COL. STEPHEN BROUGHALL, PROJECT MANAGER FOR LOGISTICS INFORMATION SYSTEMS (LIS)
Broughall demonstrated how LIS products and programs direct, coordinate, report, and evaluate all functional, programmatic, and technical aspects of assigned standard Army logistics systems.
LT. COL. CLAUDE HINES, PRODUCT MANAGER FOR MEDICAL COMMUNICATIONS FOR COMBAT CASUALTY CARE (MC4)
Hines explained MC4'S role in developing and deploying to the Army an integrated family of medical communications and automated information systems to enhance Army and Joint combat casualty care, whether at peace or war. These systems, according to Hines, provide commanders with visibility of their medical situation as well as the status of their troops.
GARY WINKLER, PROJECT MANAGER FOR TRANSPORTATION INFORMATION SYSTEMS (TIS)
Winkler described how TIS automates the processes of planning, organizing, coordinating, and controlling unit-related deployments, sustainment, day-to-day Installation Transportation Officer/Transportation Management Officer operations, redeployment, and retrograde operations in support of the Defense Transportation System.
MAJ. JOSEPH JEFFERSON, ASSISTANT PROJECT MANAGER FOR TACTICAL LOGISTICS DATA DIGITIZATION (TLDD)
Jefferson described the project as the collaboration of multiple information technology initiatives that will result in automating current supply and maintenance processes to reduce paper and clerical errors on the battlefield.
Keynote Speaker
Lt. Gen. Peter Cuviello, Army Chief Information Officer/G6, addressed Industry Day attendees during a lunchtime presentation. Cuviello's presentation focused on making the Army more knowledge-enabled and network-centric. Recent Army directives, he noted, call for a more wired backbone and significant server and application consolidations. Part of the struggle to consolidate servers, he said, is getting through the "if I don't own it, and I don't run it, it isn't [worth anything] mentality."
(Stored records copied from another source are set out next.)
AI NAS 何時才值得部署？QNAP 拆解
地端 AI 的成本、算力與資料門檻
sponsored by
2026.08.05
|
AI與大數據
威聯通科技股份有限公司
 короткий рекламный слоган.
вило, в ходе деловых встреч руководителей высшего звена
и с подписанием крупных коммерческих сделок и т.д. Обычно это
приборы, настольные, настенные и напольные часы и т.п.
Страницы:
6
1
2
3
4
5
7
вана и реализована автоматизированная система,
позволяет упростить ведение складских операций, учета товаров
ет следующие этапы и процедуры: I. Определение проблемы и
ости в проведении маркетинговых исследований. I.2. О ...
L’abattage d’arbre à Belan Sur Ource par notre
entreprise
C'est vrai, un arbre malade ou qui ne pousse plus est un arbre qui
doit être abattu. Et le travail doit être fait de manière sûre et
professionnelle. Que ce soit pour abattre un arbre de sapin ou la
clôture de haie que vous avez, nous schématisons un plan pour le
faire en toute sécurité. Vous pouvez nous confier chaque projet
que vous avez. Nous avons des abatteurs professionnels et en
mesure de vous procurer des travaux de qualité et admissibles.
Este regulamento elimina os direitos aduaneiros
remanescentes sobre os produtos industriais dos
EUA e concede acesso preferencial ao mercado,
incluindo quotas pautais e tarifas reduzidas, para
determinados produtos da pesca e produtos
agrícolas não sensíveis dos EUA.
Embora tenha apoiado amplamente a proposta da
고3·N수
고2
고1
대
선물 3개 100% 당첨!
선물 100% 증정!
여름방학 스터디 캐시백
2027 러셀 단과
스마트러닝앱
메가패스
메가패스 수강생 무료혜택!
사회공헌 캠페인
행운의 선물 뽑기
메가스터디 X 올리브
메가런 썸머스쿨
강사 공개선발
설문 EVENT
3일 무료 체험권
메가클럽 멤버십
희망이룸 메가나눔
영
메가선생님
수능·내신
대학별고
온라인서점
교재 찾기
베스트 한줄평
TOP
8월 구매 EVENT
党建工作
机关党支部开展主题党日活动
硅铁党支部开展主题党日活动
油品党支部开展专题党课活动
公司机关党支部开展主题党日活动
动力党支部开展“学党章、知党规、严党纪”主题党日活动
Cuviello said that the Army has been able to track most of its vehicles and troops on the ground in Iraq through contributions of PEO EIS technologies. The new PEO EIS satellite-based Movement Tracking System (MTS), together with other satellite, Global Positioning System (GPS), and mapping systems technology significantly improved tracking of, and communications with, vehicles in the field--a concept known as Blue Force Tracking. Improved Blue Force Tracking, Cuviello said, provides commanders with a continual, near-real-time picture of where military vehicles are at any given moment. The system provides communications technology in places where standard radios fail, giving warfighters the information when they need it.